---------- Raw data ----------

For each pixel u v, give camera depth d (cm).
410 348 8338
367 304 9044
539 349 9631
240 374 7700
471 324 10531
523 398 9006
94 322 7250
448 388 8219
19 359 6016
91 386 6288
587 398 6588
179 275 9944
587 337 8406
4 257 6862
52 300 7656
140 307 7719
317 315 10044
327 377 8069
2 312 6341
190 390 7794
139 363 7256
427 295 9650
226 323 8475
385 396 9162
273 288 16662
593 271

----------

• [What needs to be done]:
Retype each line above exactly as written.

• [Answer box]:
For each pixel u v, give camera depth d (cm).
410 348 8338
367 304 9044
539 349 9631
240 374 7700
471 324 10531
523 398 9006
94 322 7250
448 388 8219
19 359 6016
91 386 6288
587 398 6588
179 275 9944
587 337 8406
4 257 6862
52 300 7656
140 307 7719
317 315 10044
327 377 8069
2 312 6341
190 390 7794
139 363 7256
427 295 9650
226 323 8475
385 396 9162
273 288 16662
593 271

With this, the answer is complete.